The house was old, built of wood frame with a bamboo front, the typical tinderbox Japanese lived in. The fire was already in full throat, an oven roar accompanied by exploding glass and the excited whoosh of paper screens. The crowd inched close, in awe of how a hovel’s straw, books, bedding, needles and thread could transcend themselves into such a beautiful tower of flame, the sort of fireworks that spread, rose and blossomed a second time into a glowing maelstrom. The way Eskimos had words for different kinds of snow, the Japanese had words for fire: deliberate, accidental, initial flame, approaching blaze, invading, spreading, overwhelming fire. Harry found himself next to the tailor, who was explaining through his tears and with many apologies how the girl had left her homework on a space heater. The paper had caught fire and fallen and lit a mat, then a screen and scraps of rayon that lit as fast as candlewicks. Sufu was worse. It was a new wartime material, ersatz cloth made of wood fibers, basically cellulose that disintegrated after three or four washings but burned like hell. One minute, the tailor said, one minute the family was out of the room, and then it was too late. Harry saw the wife and children, everyone painted orange and black in the fire’s glow. Two Red Cross workers bore off the grandmother on a litter. Air-raid drills were all the fashion. Well, this was more like the real thing.
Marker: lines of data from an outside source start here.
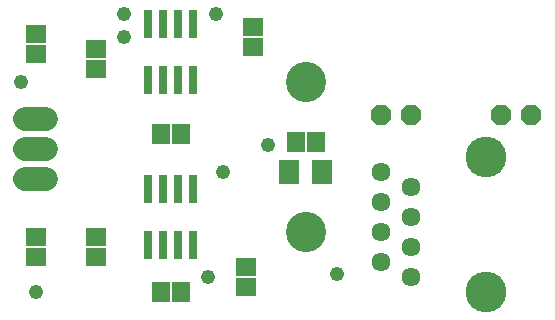
<source format=gts>
G75*
%MOIN*%
%OFA0B0*%
%FSLAX24Y24*%
%IPPOS*%
%LPD*%
%AMOC8*
5,1,8,0,0,1.08239X$1,22.5*
%
%ADD10C,0.1340*%
%ADD11R,0.0710X0.0789*%
%ADD12C,0.0634*%
%ADD13C,0.1360*%
%ADD14R,0.0300X0.0940*%
%ADD15R,0.0671X0.0592*%
%ADD16R,0.0592X0.0671*%
%ADD17C,0.0789*%
%ADD18OC8,0.0674*%
%ADD19C,0.0480*%
D10*
X010583Y006833D03*
X010583Y011833D03*
D11*
X010032Y008833D03*
X011135Y008833D03*
D12*
X013083Y008833D03*
X014083Y008333D03*
X013083Y007833D03*
X014083Y007333D03*
X013083Y006833D03*
X014083Y006333D03*
X013083Y005833D03*
X014083Y005333D03*
D13*
X016583Y004833D03*
X016583Y009333D03*
D14*
X006833Y008263D03*
X006333Y008263D03*
X005833Y008263D03*
X005333Y008263D03*
X005333Y006403D03*
X005833Y006403D03*
X006333Y006403D03*
X006833Y006403D03*
X006833Y011903D03*
X006333Y011903D03*
X005833Y011903D03*
X005333Y011903D03*
X005333Y013763D03*
X005833Y013763D03*
X006333Y013763D03*
X006833Y013763D03*
D15*
X008833Y013668D03*
X008833Y012999D03*
X003583Y012918D03*
X003583Y012249D03*
X001583Y012749D03*
X001583Y013418D03*
X001583Y006668D03*
X001583Y005999D03*
X003583Y005999D03*
X003583Y006668D03*
X008583Y005668D03*
X008583Y004999D03*
D16*
X006418Y004833D03*
X005749Y004833D03*
X010249Y009833D03*
X010918Y009833D03*
X006418Y010083D03*
X005749Y010083D03*
D17*
X001938Y009583D02*
X001229Y009583D01*
X001229Y008583D02*
X001938Y008583D01*
X001938Y010583D02*
X001229Y010583D01*
D18*
X013083Y010733D03*
X014083Y010733D03*
X017083Y010733D03*
X018083Y010733D03*
D19*
X001583Y004833D03*
X007333Y005333D03*
X011633Y005433D03*
X007833Y008833D03*
X009333Y009733D03*
X004533Y013333D03*
X004533Y014083D03*
X007583Y014083D03*
X001083Y011833D03*
M02*

</source>
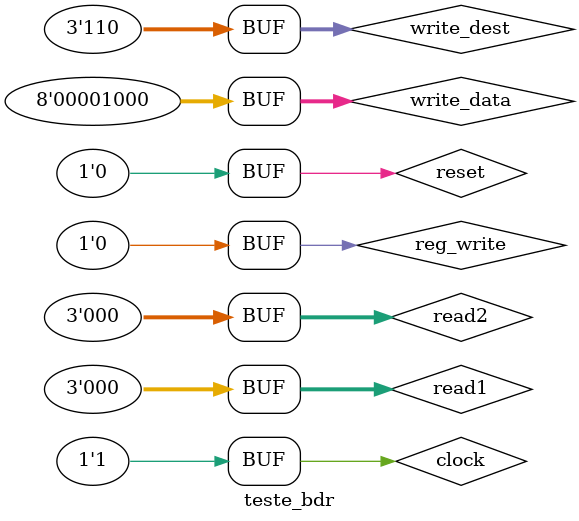
<source format=v>
		module teste_bdr;
		reg clock; 
		reg reset;
		
		reg reg_write;
		reg [2:0] write_dest; 
		reg [7:0] write_data;
		
		reg [2:0] read1;
		wire[7:0] read_data1;
		
		reg [2:0] read2;
		wire[7:0] read_data2;
		
		initial begin
		//Informacoes zeradas
		//clock = 0; 
		//reset = 0; 
		//reg_write = 0;
		//write_dest = 3'h0;
		//write_data = 8'h00;
		//read1 = 3'h0;
		//read2 = 3'h0;
		
		#1 
		clock = 1;//Clock habilitado
		reset = 0; 
		reg_write = 1;//Escrita permitida
		write_dest = 3'b101;//Escrevendo em R1;;
		write_data = 8'h08;//...O valor "8"
		read1 = 3'h2;//Lendo R2
		read2 = 3'h3;//Lendo R3
		
		#1
		clock = 1;//Clock habilitado
		reset = 0;//Reset habilitado => Todos os reg = 0
		reg_write = 0;//Não há escrita
		write_dest = 3'b110;
		write_data = 8'h08;
		read1 = 3'b000;
		read2 = 3'b000;

		
		end
		
		initial begin
		$monitor("Time=%0t \n clock = %0b \n reset = %0b \n reg_write = %0b \n write_dest = %0h \n write_data = %0h \n read1 = %0h \n read_data1 = %0b \n read2 = %0h \n read_data2 = %0b",
		$time, clock, reset,reg_write, write_dest, write_data, read1, read_data1, read2, read_data2);
		end
		
		BDR a(clock, reset, reg_write, write_dest, write_data, read1, read_data1, read2, read_data2);
		endmodule

</source>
It’s said that Eskimos have words for different kinds of snow, or different words for white. I have no idea whether this is true or not. [Burningbird sent me a link to this essay by Stephen J. Derose, which argues that they do not.]
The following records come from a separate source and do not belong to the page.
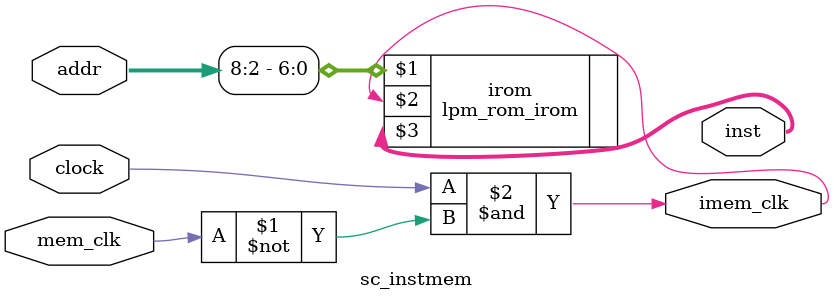
<source format=v>
module sc_instmem (addr,inst,clock,mem_clk,imem_clk);
   input  [31:0] addr;
   input         clock;
   input         mem_clk;
   output [31:0] inst;
   output        imem_clk;
   
   wire          imem_clk;

   assign  imem_clk = clock & ( ~ mem_clk );      
   
   lpm_rom_irom irom (addr[8:2],imem_clk,inst); 
   

endmodule 
</source>
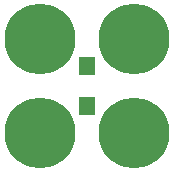
<source format=gtl>
%TF.GenerationSoftware,KiCad,Pcbnew,4.0.5-e0-6337~49~ubuntu16.04.1*%
%TF.CreationDate,2017-05-27T11:15:56-07:00*%
%TF.ProjectId,2x2-LED-SMT,3278322D4C45442D534D542E6B696361,v1.2*%
%TF.FileFunction,Copper,L1,Top,Signal*%
%FSLAX46Y46*%
G04 Gerber Fmt 4.6, Leading zero omitted, Abs format (unit mm)*
G04 Created by KiCad (PCBNEW 4.0.5-e0-6337~49~ubuntu16.04.1) date Sat May 27 11:15:56 2017*
%MOMM*%
%LPD*%
G01*
G04 APERTURE LIST*
%ADD10C,0.350000*%
%ADD11R,1.346000X1.500000*%
%ADD12C,6.000000*%
%ADD13C,0.350000*%
G04 APERTURE END LIST*
D10*
D11*
X31052000Y-28961000D03*
D12*
X27052000Y-34671000D03*
X27052000Y-26671000D03*
X35052000Y-26671000D03*
X35052000Y-34671000D03*
D11*
X31052000Y-32381000D03*
D13*
X27052000Y-34671000D03*
X27052000Y-26671000D03*
X35052000Y-26671000D03*
X35052000Y-34671000D03*
M02*

</source>
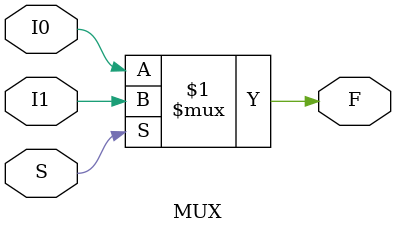
<source format=sv>
module MUX (
input logic I0,
input logic I1,
input logic S,
output logic F
);

assign F = S? I1 : I0; 

endmodule
</source>
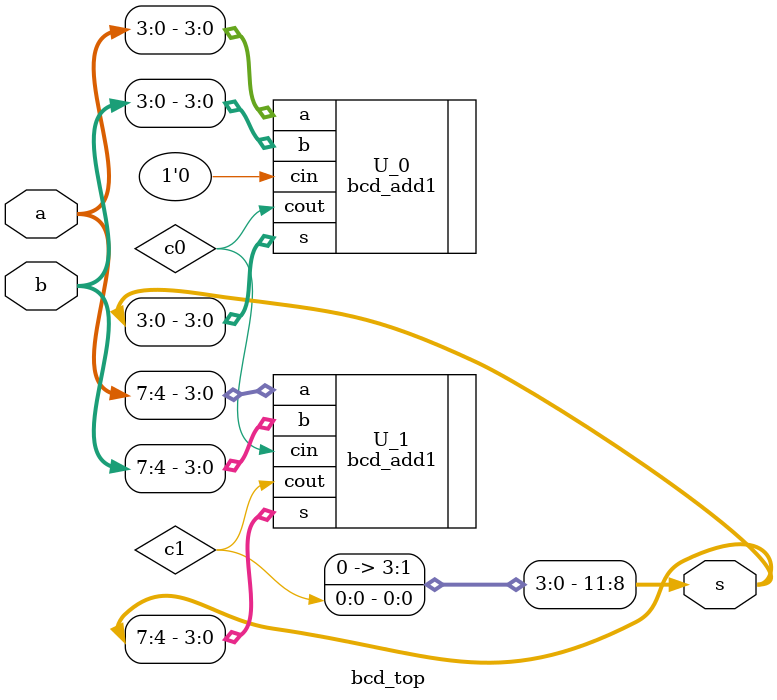
<source format=v>
`timescale 1ns / 1ps

module bcd_top(
    input  [7:0]  a,
    input  [7:0]  b,
    output [11:0] s
);
    wire c0, c1;

    bcd_add1 U_0(
        .a(a[3:0]),
        .b(b[3:0]),
        .cin(1'b0),
        .s(s[3:0]),
        .cout(c0)
    );

    bcd_add1 U_1(
        .a(a[7:4]),
        .b(b[7:4]),
        .cin(c0),
        .s(s[7:4]),
        .cout(c1)
    );

    assign s[11:8] = {3'b000, c1};

endmodule

</source>
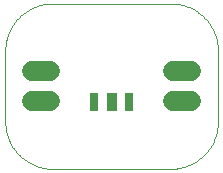
<source format=gts>
G04 EAGLE Gerber RS-274X export*
G75*
%MOMM*%
%FSLAX35Y35*%
%LPD*%
%INsolder_mask_top*%
%IPPOS*%
%AMOC8*
5,1,8,0,0,1.08239X$1,22.5*%
G01*
%ADD10C,0.000000*%
%ADD11R,0.773200X1.603200*%
%ADD12R,0.853200X1.603200*%
%ADD13C,1.727200*%


D10*
X400000Y0D02*
X1400000Y0D01*
X1800000Y400000D02*
X1800000Y1000000D01*
X1400000Y1400000D02*
X400000Y1400000D01*
X0Y1000000D02*
X0Y400000D01*
X1400000Y1400000D02*
X1409665Y1399883D01*
X1419325Y1399533D01*
X1428974Y1398949D01*
X1438606Y1398133D01*
X1448215Y1397084D01*
X1457796Y1395803D01*
X1467343Y1394290D01*
X1476851Y1392548D01*
X1486314Y1390576D01*
X1495726Y1388377D01*
X1505083Y1385950D01*
X1514378Y1383298D01*
X1523607Y1380423D01*
X1532763Y1377325D01*
X1541842Y1374006D01*
X1550838Y1370470D01*
X1559746Y1366717D01*
X1568560Y1362750D01*
X1577277Y1358571D01*
X1585889Y1354182D01*
X1594393Y1349587D01*
X1602784Y1344788D01*
X1611056Y1339787D01*
X1619205Y1334588D01*
X1627226Y1329194D01*
X1635114Y1323607D01*
X1642865Y1317831D01*
X1650474Y1311870D01*
X1657937Y1305726D01*
X1665249Y1299404D01*
X1672406Y1292907D01*
X1679405Y1286240D01*
X1686240Y1279405D01*
X1692907Y1272406D01*
X1699404Y1265249D01*
X1705726Y1257937D01*
X1711870Y1250474D01*
X1717831Y1242865D01*
X1723607Y1235114D01*
X1729194Y1227226D01*
X1734588Y1219205D01*
X1739787Y1211056D01*
X1744788Y1202784D01*
X1749587Y1194393D01*
X1754182Y1185889D01*
X1758571Y1177277D01*
X1762750Y1168560D01*
X1766717Y1159746D01*
X1770470Y1150838D01*
X1774006Y1141842D01*
X1777325Y1132763D01*
X1780423Y1123607D01*
X1783298Y1114378D01*
X1785950Y1105083D01*
X1788377Y1095726D01*
X1790576Y1086314D01*
X1792548Y1076851D01*
X1794290Y1067343D01*
X1795803Y1057796D01*
X1797084Y1048215D01*
X1798133Y1038606D01*
X1798949Y1028974D01*
X1799533Y1019325D01*
X1799883Y1009665D01*
X1800000Y1000000D01*
X400000Y1400000D02*
X390335Y1399883D01*
X380675Y1399533D01*
X371026Y1398949D01*
X361394Y1398133D01*
X351785Y1397084D01*
X342204Y1395803D01*
X332657Y1394290D01*
X323149Y1392548D01*
X313686Y1390576D01*
X304274Y1388377D01*
X294917Y1385950D01*
X285622Y1383298D01*
X276393Y1380423D01*
X267237Y1377325D01*
X258158Y1374006D01*
X249162Y1370470D01*
X240254Y1366717D01*
X231440Y1362750D01*
X222723Y1358571D01*
X214111Y1354182D01*
X205607Y1349587D01*
X197216Y1344788D01*
X188944Y1339787D01*
X180795Y1334588D01*
X172774Y1329194D01*
X164886Y1323607D01*
X157135Y1317831D01*
X149526Y1311870D01*
X142063Y1305726D01*
X134751Y1299404D01*
X127594Y1292907D01*
X120595Y1286240D01*
X113760Y1279405D01*
X107093Y1272406D01*
X100596Y1265249D01*
X94274Y1257937D01*
X88130Y1250474D01*
X82169Y1242865D01*
X76393Y1235114D01*
X70806Y1227226D01*
X65412Y1219205D01*
X60213Y1211056D01*
X55212Y1202784D01*
X50413Y1194393D01*
X45818Y1185889D01*
X41429Y1177277D01*
X37250Y1168560D01*
X33283Y1159746D01*
X29530Y1150838D01*
X25994Y1141842D01*
X22675Y1132763D01*
X19577Y1123607D01*
X16702Y1114378D01*
X14050Y1105083D01*
X11623Y1095726D01*
X9424Y1086314D01*
X7452Y1076851D01*
X5710Y1067343D01*
X4197Y1057796D01*
X2916Y1048215D01*
X1867Y1038606D01*
X1051Y1028974D01*
X467Y1019325D01*
X117Y1009665D01*
X0Y1000000D01*
X0Y400000D02*
X117Y390335D01*
X467Y380675D01*
X1051Y371026D01*
X1867Y361394D01*
X2916Y351785D01*
X4197Y342204D01*
X5710Y332657D01*
X7452Y323149D01*
X9424Y313686D01*
X11623Y304274D01*
X14050Y294917D01*
X16702Y285622D01*
X19577Y276393D01*
X22675Y267237D01*
X25994Y258158D01*
X29530Y249162D01*
X33283Y240254D01*
X37250Y231440D01*
X41429Y222723D01*
X45818Y214111D01*
X50413Y205607D01*
X55212Y197216D01*
X60213Y188944D01*
X65412Y180795D01*
X70806Y172774D01*
X76393Y164886D01*
X82169Y157135D01*
X88130Y149526D01*
X94274Y142063D01*
X100596Y134751D01*
X107093Y127594D01*
X113760Y120595D01*
X120595Y113760D01*
X127594Y107093D01*
X134751Y100596D01*
X142063Y94274D01*
X149526Y88130D01*
X157135Y82169D01*
X164886Y76393D01*
X172774Y70806D01*
X180795Y65412D01*
X188944Y60213D01*
X197216Y55212D01*
X205607Y50413D01*
X214111Y45818D01*
X222723Y41429D01*
X231440Y37250D01*
X240254Y33283D01*
X249162Y29530D01*
X258158Y25994D01*
X267237Y22675D01*
X276393Y19577D01*
X285622Y16702D01*
X294917Y14050D01*
X304274Y11623D01*
X313686Y9424D01*
X323149Y7452D01*
X332657Y5710D01*
X342204Y4197D01*
X351785Y2916D01*
X361394Y1867D01*
X371026Y1051D01*
X380675Y467D01*
X390335Y117D01*
X400000Y0D01*
X1400000Y0D02*
X1409665Y117D01*
X1419325Y467D01*
X1428974Y1051D01*
X1438606Y1867D01*
X1448215Y2916D01*
X1457796Y4197D01*
X1467343Y5710D01*
X1476851Y7452D01*
X1486314Y9424D01*
X1495726Y11623D01*
X1505083Y14050D01*
X1514378Y16702D01*
X1523607Y19577D01*
X1532763Y22675D01*
X1541842Y25994D01*
X1550838Y29530D01*
X1559746Y33283D01*
X1568560Y37250D01*
X1577277Y41429D01*
X1585889Y45818D01*
X1594393Y50413D01*
X1602784Y55212D01*
X1611056Y60213D01*
X1619205Y65412D01*
X1627226Y70806D01*
X1635114Y76393D01*
X1642865Y82169D01*
X1650474Y88130D01*
X1657937Y94274D01*
X1665249Y100596D01*
X1672406Y107093D01*
X1679405Y113760D01*
X1686240Y120595D01*
X1692907Y127594D01*
X1699404Y134751D01*
X1705726Y142063D01*
X1711870Y149526D01*
X1717831Y157135D01*
X1723607Y164886D01*
X1729194Y172774D01*
X1734588Y180795D01*
X1739787Y188944D01*
X1744788Y197216D01*
X1749587Y205607D01*
X1754182Y214111D01*
X1758571Y222723D01*
X1762750Y231440D01*
X1766717Y240254D01*
X1770470Y249162D01*
X1774006Y258158D01*
X1777325Y267237D01*
X1780423Y276393D01*
X1783298Y285622D01*
X1785950Y294917D01*
X1788377Y304274D01*
X1790576Y313686D01*
X1792548Y323149D01*
X1794290Y332657D01*
X1795803Y342204D01*
X1797084Y351785D01*
X1798133Y361394D01*
X1798949Y371026D01*
X1799533Y380675D01*
X1799883Y390335D01*
X1800000Y400000D01*
D11*
X750000Y568500D03*
X1050000Y568500D03*
D12*
X900000Y568500D03*
D13*
X376200Y573000D02*
X223800Y573000D01*
X223800Y827000D02*
X376200Y827000D01*
X1423800Y573000D02*
X1576200Y573000D01*
X1576200Y827000D02*
X1423800Y827000D01*
M02*

</source>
The Chinese (Japanese) character for fireBut I was taken by the assertion that the Japanese have a multiplicity of words for fire, so I checked my dictionaries. Sure enough, there were a hundred or more. (The Chinese character for fire is pronounced ka, hi, ho, bi or bo, depending on the context.) Some fire-related words:

kachū in the fire
hisaki direction in which the flames are spreading
hosaki flame tips
kataku house on fire
kasai conflagration
kaji mimai sympathy visit after a fire
kajidoro thief at a fire
kajiba scene of a fire
hiyo(ke) protection against fire
hibashira pillar of flames
hidaruma mass of flames
hiashi spreading of a fire
hiusturi catching fire
kasei force of the flames
kaen fire and smoke
kanan’yoke charm against fire
shōka, boya small fire
yamakaji forest fire
tenka fire caused by lightning
inkasei flammability
shikka accidental fire
tsukebi arson
bōka yosui water for putting out fires
kinka, chikabi a fire in one’s neighborhood
jika a fire starting in one’s own home
haikakyō fire worship
kaika fire of mysterious origin
to(bi)hi flying sparks, leaping flames
kyūka a sudden fire; a nearby fire
rekka raging fire
funakaji fire aboard a ship
mora(i)bi catch fire (from a neighboring burning building)
gyoka, isa(ri)bi fire for luring fish at night
ruika a spreading fire

It’s hardly surprising that there are so many Japanese words for fire. In Tokyo alone, two single conflagrations have each taken the lives of around 100,000 people: the Meireki Fire in March 1657 and the American raid nearly three hundred years later.

Meireki Fire in Tokyo (March 1657)
Woodblock print of the Meireki Fire

So I haven’t given up on December 6. With a little luck Cruz Smith may still have one or two sparks awaiting me.

Permalink | Technorati


Have you seen Robert Brady's Notes from Pure Land Mountain? (He's an American who lives in the Japanese countryside.) He's describing the reenactment of the 47 ronin story which has been happening there this weekend.

Posted by Anita Rowland on 16 December 2002 (Comment Permalink)

Anita, thanks for the link. It's a lovely blog -- and what a coincidence that I should mention the 47 ronin story on the weekend it's being reenacted.

Posted by Jonathon Delacour on 16 December 2002 (Comment Permalink)

This discussion is now closed. My thanks to everyone who contributed.